Inside: Altana
Komfortable Basis

Der Pharma- und Chemiekonzern Altana macht eine radikale Wandlung durch: Aus dem Unternehmen wird ein reiner Chemiekonzern, der Konzernsitz wird nach Wesel verlegt. Insgesamt ein mutiger und umfassender Schritt, der allerdings wohl kalkuliert ist.

FRANKFURT. In gut vier Wochen beginnt für Altana endgültig ein neues Zeitalter. Mit dem Beschluss über Sitzverlegung (nach Wesel), eine neue Satzung und die Ausschüttung von mehr als viereinhalb Milliarden Euro werden die Aktionäre Anfang Mai offiziell den Wandel vom Pharma- und Chemiekonzern zum reinrassigen Spezialchemie-Unternehmen besiegeln und damit auch den Abstieg von Altana aus dem obersten Segment der deutschen Börse. Faktisch wurde die Transformation bereits im vergangenen Herbst eingeleitet – mit der Entscheidung des Managements und der Großaktionärin Susanne Klatten, das Pharmageschäft an Nycomed zu verkaufen und den Erlös in Form einer Sonderdividende auszuschütten. Nur wenige Konzerne in Deutschland haben bisher einen derart radikalen Schnitt vollzogen.

Für die verbleibenden Aktivitäten von Altana ist dieser Wandel indessen viel weniger gravierend als er aussieht. Der scheidende Konzernchef Nikolaus Schweickart hatte zwar im Pharmageschäft zuletzt keine glückliche Hand mehr. Er war aber weitsichtig genug, die beiden Teile des Konzerns schon seit langem als weitgehend eigenständige und nahezu komplett getrennte Einheiten zu führen. Anders als so manche Chemie-Neugründung muss sich die „neue Altana“ also nicht erst eine eigene Kultur und Identität zusammenbasteln. Sie ist bereits eine hochprofitable und operativ eingespielte Einheit, sieht man einmal davon ab, dass vielleicht die Integration der 2005 erworbenen Firma Eckart noch ein paar Arbeiten erfordert.

Mit einem Umsatz von 1,3 Mrd. Euro kann sich Altana zwar nicht gerade zu den Schwergewichten im Chemiegeschäft zählen. Aber in dieser nach wie vor fragmentierten Industrie mit einem Heer an Mittelständlern und Kleinunternehmen muss das nicht viel heißen. Selbst Branchenführer BASF erreicht kaum mehr als drei Prozent Marktanteil. Und zumindest in der Vergangenheit hat das Bad Homburger Unternehmen mit Spezialprodukten wie Kunststoffzusätzen, Farbpigmenten und Kabelisolierungen eine ausgesprochen erfolgreiche Nischenstrategie betrieben. Mit einer operativen Marge von gut zwölf Prozent und einer Ebitda-Rendite von mehr als 18 Prozent gehört die Altana-Chemie zu den Spitzenverdienern.

Ihre Ausgangsbasis als reinrassiger Chemiespezialist ist insofern ein ganzes Stück besser als die von vielen anderen Gebilden, die in den vergangenen Jahren aus der Neuordnung der Chemiebranche hervorgegangen sind. Firmen wie der Bayer-Abkömmling Lanxess oder die von Finanzinvestoren gehaltene Cognis können von solchen Renditen nur träumen.
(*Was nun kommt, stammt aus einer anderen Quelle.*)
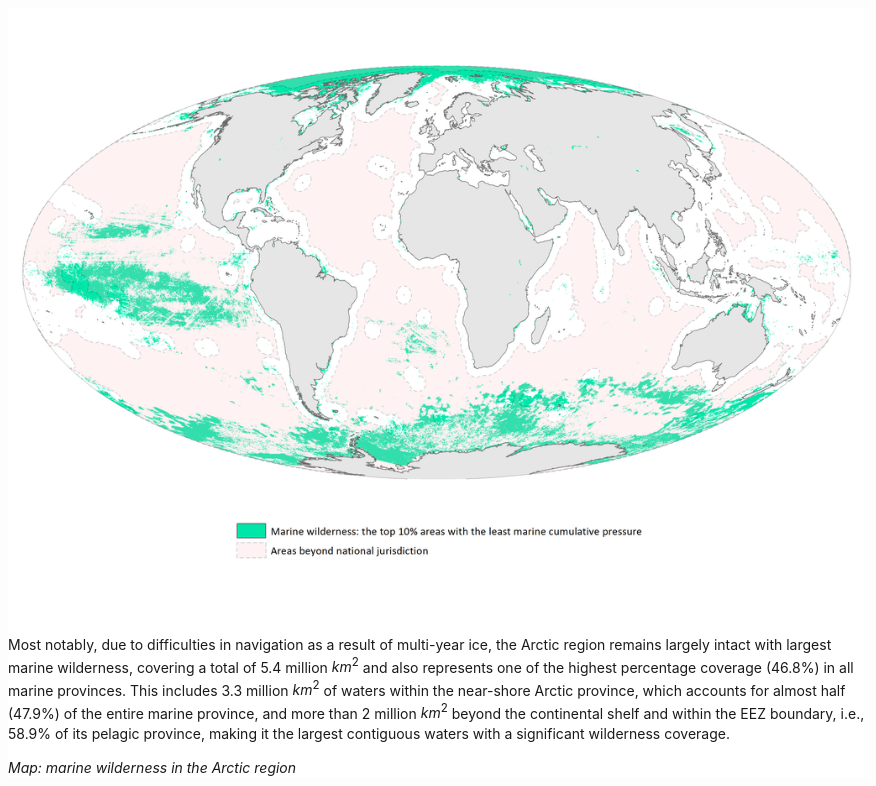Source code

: ![map: overall dist marine pressure](mm_overall_dist.png)

Most notably, due to difficulties in navigation as a result of multi-year ice, the Arctic region remains largely intact with largest marine wilderness, covering a total of 5.4 million $km^2$ and also represents one of the highest percentage coverage (46.8%) in all marine provinces. This includes 3.3 million $km^2$ of waters within the near-shore Arctic province, which accounts for almost half (47.9%) of the entire marine province, and more than 2 million $km^2$ beyond the continental shelf and within the EEZ boundary, i.e., 58.9% of its pelagic province, making it the largest contiguous waters with a significant wilderness coverage. 

*Map: marine wilderness in the Arctic region*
Die Herausforderung für Matthias Wolfgruber, den alten und neuen Chef von Altana Chemie, wird also eher darin bestehen, die bisherigen Margen und zweistelligen Wachstumsraten fortzuführen. Er setzt wie bisher auf eine Kombination aus organischem Wachstum und kleineren Zukäufen. Und die geplante Bilanzstruktur mit lediglich rund 300 Mill. Euro Netto-Verschuldung gibt ihm zumindest gewissen Spielraum für eine Expansion.

Andererseits ist nicht zu übersehen, dass sich inzwischen auch die Großchemie wieder mehr für Spezialitäten interessiert. Tendenziell wächst also die Konkurrenz. Und natürlich könnte sich daraus über kurz oder lang auch die Frage entwickeln, ob nicht auch die neue Altana in irgendeine anderweitige Spezialitäten-Strategie passen könnte. Aber wie bereits beim Pharmaausstieg gilt auch hier: Die Zukunft der neuen Altana hängt am Ende davon ab, wie viel Perspektiven die Mehrheitseignerin in ihrem Unternehmen sieht.